Phillip Ward

No. 55, 58
- Position: Linebacker

Personal information
- Born: November 1, 1974 (age 51) Gardena, California, U.S.
- Listed height: 6 ft 2 in (1.88 m)
- Listed weight: 235 lb (107 kg)

Career information
- High school: Pius X (Downey, California)
- College: UCLA
- NFL draft: 1997: undrafted

Career history
- Indianapolis Colts (1997); Detroit Lions (1998)*; St. Louis Rams (1998); → Berlin Thunder (1999); New Orleans Saints (2000);
- * Offseason and/or practice squad member only

Career NFL statistics
- Games played: 4
- Stats at Pro Football Reference

= Phillip Ward =

American football player (born 1974)

Phillip Eugene Ward (born November 1, 1974) is an American former professional football player who was a linebacker in the National Football League (NFL) for the Indianapolis Colts, St. Louis Rams and New Orleans Saints. He also was a member of the Berlin Thunder in NFL Europe. He was signed by the Indianapolis Colts as an undrafted free agent in 1997. He played college football for the UCLA Bruins.

==Early life==
Ward attended Pius X High School. As a senior, he broke his wrist and only played in 4 games. He also practiced baseball and basketball.

He accepted a football scholarship from the University of California, Los Angeles. As a redshirt freshman with the Bruins, he was a backup at linebacker. As a sophomore, he was named a starter at outside linebacker, tallying 56 tackles (sixth on the team), 7.5 sacks (second on the team) and 12.5 tackles for loss (second on the team).

As a junior, the team changed to a 4-3 defense and he became a starter at defensive end. He was limited with a knee injury and missed 2 games. The change wasn't a good position fit and his stats dropped to 27 tackles and one sack.

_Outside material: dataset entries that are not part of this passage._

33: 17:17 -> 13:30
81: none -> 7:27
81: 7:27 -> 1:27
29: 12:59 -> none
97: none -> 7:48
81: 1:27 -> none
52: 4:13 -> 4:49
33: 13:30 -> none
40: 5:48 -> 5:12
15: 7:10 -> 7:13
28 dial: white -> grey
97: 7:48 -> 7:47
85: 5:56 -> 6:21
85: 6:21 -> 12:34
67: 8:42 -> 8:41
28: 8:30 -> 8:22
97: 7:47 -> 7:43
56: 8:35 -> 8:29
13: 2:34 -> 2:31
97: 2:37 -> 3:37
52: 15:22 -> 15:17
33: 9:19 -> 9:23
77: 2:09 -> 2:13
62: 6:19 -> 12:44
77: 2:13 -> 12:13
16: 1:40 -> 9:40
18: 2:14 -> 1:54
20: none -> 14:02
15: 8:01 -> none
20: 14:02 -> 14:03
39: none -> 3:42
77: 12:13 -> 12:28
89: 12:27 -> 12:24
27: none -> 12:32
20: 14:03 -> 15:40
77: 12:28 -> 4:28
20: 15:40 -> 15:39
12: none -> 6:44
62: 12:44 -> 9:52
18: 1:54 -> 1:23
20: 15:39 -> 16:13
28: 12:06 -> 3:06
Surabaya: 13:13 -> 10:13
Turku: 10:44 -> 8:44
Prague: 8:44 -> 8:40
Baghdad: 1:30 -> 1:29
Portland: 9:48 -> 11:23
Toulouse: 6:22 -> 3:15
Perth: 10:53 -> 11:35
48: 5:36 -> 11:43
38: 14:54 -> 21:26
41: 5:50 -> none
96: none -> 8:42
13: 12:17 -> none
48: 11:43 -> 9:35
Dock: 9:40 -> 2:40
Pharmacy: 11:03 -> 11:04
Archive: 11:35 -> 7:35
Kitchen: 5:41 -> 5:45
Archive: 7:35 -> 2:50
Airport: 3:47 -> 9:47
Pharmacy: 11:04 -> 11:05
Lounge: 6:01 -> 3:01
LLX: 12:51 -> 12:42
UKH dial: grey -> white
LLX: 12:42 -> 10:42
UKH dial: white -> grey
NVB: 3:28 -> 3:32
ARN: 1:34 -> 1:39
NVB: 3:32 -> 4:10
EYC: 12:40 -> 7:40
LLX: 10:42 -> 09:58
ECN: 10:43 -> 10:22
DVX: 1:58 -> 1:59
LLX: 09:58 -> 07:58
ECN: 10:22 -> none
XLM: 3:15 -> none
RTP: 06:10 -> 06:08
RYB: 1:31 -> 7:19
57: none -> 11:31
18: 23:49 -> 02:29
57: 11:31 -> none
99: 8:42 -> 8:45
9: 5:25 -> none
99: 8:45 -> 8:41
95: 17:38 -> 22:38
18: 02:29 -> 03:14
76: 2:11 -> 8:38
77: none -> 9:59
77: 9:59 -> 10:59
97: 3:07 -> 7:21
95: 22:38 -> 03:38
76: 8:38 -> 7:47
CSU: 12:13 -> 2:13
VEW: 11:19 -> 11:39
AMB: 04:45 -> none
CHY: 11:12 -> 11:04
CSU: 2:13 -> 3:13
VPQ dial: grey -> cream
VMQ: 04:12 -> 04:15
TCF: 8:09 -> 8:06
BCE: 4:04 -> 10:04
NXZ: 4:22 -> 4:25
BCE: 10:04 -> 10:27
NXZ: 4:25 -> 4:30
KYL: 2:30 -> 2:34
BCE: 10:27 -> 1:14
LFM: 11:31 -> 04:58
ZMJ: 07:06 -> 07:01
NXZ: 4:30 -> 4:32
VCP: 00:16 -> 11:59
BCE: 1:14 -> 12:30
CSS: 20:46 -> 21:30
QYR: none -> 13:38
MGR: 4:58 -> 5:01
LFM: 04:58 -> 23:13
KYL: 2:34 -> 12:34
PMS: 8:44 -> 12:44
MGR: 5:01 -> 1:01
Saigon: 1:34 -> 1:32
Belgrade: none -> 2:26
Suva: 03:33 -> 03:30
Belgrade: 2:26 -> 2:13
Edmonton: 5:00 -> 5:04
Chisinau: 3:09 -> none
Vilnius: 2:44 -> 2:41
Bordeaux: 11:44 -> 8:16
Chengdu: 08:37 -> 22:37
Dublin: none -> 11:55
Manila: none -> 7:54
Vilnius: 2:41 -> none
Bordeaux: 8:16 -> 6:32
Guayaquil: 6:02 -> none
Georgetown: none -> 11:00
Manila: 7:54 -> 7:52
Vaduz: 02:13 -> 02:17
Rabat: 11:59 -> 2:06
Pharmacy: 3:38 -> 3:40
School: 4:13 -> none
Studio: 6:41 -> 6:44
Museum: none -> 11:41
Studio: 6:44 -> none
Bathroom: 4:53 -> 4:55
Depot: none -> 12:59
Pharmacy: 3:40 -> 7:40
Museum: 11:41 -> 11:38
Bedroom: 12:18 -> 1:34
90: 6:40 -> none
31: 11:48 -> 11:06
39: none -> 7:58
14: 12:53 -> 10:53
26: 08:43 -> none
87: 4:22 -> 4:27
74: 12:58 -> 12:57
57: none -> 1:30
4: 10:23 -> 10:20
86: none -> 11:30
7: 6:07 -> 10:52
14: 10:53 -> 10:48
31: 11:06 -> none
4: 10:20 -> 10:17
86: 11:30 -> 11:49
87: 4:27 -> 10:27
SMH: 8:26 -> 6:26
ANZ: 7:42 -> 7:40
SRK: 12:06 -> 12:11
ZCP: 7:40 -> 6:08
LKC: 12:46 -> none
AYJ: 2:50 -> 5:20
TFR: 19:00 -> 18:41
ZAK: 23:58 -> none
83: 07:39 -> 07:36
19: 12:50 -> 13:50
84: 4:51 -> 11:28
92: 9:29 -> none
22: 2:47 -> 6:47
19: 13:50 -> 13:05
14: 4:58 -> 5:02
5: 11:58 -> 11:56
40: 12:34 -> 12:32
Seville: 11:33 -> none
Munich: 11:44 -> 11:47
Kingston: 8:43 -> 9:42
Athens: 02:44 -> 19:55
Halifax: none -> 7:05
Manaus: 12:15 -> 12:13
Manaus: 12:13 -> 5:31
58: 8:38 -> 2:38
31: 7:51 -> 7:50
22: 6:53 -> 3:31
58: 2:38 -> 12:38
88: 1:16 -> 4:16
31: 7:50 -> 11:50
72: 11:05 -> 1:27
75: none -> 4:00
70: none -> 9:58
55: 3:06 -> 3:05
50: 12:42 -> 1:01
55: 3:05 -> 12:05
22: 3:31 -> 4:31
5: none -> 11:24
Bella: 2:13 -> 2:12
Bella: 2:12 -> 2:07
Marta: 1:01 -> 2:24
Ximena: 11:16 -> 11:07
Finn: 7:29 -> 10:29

As a senior, he was a starter at outside linebacker, posting 60 tackles (second on the team) and 11 tackles for loss. Against the University of Michigan, he had 8 tackles and 2 interceptions, one of them was Tom Brady's first college football pass, which he returned for a 42-yard touchdown.

==Professional career==
===Indianapolis Colts===
Ward was signed as an undrafted free agent by the Indianapolis Colts after the 1997 NFL draft. He spent the first 9 games of the season on the injured reserve list. He was waived on November 4.

===Detroit Lions===
On March 26, 1998, he was signed as a free agent by the Detroit Lions. He was released on August 30.

===St. Louis Rams===
On November 30, 1998, he was signed to the St. Louis Rams practice squad. He was promoted to the active roster on November 30. He was released on December 17. In 1999, he was allocated to the Berlin Thunder of NFL Europe. He registered 39 defensive tackles (second on the team) and 7 special teams tackles (led the team). He was released by the Rams on September 3.

===New Orleans Saints===
On April 7, 2000, he was signed as a free agent by the New Orleans Saints. He was released on August 27. He was signed to the practice squad. He was later promoted to the active roster. He was released on December 13.